Data entries:
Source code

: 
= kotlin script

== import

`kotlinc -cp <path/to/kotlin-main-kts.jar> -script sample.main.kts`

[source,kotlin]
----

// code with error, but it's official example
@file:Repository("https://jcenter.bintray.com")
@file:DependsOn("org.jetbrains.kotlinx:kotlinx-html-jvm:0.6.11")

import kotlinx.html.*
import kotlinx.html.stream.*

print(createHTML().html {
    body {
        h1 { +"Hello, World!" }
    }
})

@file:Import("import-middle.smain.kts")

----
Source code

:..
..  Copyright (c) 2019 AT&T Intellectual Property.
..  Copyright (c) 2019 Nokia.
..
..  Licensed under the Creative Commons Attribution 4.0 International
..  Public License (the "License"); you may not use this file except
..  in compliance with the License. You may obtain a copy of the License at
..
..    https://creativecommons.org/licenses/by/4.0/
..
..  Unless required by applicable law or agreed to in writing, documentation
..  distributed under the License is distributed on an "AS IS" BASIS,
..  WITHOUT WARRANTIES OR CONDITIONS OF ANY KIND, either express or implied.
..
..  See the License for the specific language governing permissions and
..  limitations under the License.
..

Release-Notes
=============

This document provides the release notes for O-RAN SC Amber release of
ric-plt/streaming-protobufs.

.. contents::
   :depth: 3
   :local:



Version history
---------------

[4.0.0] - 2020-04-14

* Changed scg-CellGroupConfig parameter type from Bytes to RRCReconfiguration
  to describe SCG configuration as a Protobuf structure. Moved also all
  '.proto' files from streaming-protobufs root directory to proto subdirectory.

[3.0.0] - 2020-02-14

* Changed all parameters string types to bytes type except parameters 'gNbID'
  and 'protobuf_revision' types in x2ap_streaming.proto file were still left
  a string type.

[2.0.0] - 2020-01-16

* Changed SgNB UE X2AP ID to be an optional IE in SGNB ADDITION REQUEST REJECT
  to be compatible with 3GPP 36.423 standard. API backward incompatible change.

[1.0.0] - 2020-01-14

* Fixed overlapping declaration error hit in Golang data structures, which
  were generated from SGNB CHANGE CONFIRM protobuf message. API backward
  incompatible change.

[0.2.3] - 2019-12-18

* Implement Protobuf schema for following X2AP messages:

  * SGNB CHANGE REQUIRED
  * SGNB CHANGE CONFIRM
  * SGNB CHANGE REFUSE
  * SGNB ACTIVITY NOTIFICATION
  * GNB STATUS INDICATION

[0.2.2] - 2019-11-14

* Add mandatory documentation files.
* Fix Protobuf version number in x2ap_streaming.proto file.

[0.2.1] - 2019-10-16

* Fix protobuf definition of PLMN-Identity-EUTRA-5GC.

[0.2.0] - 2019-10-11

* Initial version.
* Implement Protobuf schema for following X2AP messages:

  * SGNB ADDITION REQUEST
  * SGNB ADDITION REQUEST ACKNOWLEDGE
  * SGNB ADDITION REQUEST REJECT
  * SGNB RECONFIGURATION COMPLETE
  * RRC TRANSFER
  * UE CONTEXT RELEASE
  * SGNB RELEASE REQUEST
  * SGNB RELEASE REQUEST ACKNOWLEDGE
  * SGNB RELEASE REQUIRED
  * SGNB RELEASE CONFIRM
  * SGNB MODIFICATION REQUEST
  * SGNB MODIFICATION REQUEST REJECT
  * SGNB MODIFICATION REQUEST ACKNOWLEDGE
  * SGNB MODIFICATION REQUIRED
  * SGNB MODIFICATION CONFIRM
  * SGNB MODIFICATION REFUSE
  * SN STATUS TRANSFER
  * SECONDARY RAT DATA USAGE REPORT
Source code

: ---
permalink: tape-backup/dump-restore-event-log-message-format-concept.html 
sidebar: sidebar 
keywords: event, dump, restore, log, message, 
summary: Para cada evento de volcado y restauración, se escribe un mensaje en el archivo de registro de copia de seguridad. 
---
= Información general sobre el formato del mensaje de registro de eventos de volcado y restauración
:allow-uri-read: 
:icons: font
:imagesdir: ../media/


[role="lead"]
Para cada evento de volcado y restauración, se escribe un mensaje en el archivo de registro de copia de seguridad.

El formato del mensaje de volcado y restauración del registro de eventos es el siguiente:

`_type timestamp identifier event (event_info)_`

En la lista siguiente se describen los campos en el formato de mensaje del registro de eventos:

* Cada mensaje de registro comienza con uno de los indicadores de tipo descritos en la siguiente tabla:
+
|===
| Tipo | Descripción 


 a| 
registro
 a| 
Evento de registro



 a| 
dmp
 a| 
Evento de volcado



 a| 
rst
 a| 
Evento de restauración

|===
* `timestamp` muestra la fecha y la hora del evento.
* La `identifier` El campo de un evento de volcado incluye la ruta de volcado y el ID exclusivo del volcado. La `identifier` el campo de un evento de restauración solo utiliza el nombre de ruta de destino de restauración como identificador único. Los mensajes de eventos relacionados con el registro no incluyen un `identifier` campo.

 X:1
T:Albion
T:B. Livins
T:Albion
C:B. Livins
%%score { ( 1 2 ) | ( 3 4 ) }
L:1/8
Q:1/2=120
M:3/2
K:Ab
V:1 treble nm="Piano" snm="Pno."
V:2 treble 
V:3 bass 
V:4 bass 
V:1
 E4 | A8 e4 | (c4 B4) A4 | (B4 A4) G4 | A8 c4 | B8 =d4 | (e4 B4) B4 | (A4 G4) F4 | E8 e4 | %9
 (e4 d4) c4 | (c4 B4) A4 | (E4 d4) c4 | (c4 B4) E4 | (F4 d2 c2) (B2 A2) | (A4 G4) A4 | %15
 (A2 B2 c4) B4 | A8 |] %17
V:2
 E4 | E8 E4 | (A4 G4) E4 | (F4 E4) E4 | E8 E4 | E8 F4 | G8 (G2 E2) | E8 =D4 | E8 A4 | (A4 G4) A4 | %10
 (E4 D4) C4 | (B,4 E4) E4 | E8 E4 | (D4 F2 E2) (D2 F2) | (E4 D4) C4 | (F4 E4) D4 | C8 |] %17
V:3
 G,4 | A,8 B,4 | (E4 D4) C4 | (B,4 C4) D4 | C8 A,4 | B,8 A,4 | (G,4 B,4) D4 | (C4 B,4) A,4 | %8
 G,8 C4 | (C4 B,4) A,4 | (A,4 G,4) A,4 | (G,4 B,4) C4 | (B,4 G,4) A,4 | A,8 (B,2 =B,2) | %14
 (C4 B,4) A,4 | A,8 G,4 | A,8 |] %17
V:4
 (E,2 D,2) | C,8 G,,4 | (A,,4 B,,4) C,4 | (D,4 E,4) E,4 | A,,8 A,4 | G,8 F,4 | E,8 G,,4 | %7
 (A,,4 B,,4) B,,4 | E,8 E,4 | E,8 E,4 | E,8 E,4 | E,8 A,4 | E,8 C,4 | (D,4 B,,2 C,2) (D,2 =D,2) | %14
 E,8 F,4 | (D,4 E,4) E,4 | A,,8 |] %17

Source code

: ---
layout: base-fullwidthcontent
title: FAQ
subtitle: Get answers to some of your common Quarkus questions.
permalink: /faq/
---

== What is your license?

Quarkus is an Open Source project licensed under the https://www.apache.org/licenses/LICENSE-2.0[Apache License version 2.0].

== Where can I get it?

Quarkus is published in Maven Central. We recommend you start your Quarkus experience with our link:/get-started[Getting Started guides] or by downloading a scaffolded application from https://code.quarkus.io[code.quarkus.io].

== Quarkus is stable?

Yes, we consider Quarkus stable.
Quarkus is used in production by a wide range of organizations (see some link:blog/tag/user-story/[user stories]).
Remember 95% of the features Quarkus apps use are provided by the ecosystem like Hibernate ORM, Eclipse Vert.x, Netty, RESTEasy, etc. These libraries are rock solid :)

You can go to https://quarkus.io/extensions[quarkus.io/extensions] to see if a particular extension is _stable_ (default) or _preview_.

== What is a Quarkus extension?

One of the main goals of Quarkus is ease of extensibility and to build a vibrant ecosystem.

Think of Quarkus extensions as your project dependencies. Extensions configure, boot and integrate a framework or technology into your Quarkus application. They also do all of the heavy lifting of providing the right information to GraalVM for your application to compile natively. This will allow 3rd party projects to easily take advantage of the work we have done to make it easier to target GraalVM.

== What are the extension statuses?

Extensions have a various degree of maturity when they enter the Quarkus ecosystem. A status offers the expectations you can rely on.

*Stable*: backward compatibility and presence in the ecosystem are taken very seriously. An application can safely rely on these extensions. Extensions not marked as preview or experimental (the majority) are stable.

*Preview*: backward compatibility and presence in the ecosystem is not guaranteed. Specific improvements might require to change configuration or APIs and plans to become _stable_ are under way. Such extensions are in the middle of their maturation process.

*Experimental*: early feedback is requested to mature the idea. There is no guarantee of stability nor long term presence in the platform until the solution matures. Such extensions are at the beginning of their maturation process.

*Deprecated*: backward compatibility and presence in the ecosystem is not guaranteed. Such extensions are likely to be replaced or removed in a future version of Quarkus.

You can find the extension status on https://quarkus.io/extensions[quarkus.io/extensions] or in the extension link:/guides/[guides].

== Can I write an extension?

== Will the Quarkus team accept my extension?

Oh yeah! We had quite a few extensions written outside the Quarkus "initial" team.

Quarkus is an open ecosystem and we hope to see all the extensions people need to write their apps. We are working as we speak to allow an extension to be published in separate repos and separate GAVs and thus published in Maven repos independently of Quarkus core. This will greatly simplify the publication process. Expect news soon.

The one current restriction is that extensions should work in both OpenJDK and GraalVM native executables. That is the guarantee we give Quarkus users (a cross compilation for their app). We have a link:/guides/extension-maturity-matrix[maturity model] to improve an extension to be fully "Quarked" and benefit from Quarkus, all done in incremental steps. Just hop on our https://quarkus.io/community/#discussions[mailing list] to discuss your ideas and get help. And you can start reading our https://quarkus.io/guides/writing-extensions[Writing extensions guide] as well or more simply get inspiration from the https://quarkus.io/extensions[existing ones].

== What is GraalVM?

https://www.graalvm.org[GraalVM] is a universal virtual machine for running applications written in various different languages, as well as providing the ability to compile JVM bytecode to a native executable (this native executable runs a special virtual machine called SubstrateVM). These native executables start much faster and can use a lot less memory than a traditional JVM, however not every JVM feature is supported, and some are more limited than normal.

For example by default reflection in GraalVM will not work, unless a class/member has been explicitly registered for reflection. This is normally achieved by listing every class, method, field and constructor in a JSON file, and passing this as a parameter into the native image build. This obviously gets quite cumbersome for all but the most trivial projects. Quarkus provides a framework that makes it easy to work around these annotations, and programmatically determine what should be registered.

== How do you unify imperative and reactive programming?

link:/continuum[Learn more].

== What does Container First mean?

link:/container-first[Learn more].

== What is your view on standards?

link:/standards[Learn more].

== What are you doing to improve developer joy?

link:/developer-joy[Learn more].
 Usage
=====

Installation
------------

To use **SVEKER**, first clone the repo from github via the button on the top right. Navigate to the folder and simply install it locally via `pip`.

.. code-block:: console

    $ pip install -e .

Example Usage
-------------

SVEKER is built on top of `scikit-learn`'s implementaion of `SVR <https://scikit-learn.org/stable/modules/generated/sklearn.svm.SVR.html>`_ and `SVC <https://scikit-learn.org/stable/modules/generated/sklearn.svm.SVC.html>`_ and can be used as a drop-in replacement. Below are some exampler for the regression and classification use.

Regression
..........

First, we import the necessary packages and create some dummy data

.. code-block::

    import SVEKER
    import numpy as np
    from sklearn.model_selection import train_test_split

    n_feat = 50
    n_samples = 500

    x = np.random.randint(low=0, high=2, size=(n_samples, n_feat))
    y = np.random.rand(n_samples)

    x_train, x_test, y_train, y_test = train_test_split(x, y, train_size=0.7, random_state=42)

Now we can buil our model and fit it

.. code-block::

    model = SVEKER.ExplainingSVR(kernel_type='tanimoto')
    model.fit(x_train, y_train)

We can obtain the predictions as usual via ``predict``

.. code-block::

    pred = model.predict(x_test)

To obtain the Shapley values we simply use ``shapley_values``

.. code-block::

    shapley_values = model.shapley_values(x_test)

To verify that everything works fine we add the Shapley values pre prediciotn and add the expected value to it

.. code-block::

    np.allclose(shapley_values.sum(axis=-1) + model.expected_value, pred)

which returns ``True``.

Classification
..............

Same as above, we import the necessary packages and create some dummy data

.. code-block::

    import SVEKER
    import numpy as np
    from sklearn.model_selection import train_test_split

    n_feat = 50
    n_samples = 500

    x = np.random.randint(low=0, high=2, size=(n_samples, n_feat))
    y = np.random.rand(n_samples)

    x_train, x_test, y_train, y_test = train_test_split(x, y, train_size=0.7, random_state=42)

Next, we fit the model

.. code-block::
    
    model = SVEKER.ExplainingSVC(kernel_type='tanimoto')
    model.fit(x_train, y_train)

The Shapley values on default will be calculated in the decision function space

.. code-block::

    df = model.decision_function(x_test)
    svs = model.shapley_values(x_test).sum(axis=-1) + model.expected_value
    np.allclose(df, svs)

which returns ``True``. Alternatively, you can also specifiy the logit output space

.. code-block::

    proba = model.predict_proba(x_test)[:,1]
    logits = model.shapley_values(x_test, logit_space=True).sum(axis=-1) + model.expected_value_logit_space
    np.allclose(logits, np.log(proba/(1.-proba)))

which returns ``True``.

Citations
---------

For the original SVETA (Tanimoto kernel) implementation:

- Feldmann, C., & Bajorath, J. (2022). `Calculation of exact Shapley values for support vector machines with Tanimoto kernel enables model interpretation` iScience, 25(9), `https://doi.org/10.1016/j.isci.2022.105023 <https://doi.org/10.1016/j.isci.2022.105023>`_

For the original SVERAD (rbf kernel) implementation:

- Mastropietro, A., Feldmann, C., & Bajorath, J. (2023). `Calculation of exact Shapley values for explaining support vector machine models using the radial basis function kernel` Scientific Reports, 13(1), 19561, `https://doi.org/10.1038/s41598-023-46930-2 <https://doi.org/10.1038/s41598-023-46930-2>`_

Your assignment: Look above for every line with the word "script" and copy it.

Response to the task:
= kotlin script
`kotlinc -cp <path/to/kotlin-main-kts.jar> -script sample.main.kts`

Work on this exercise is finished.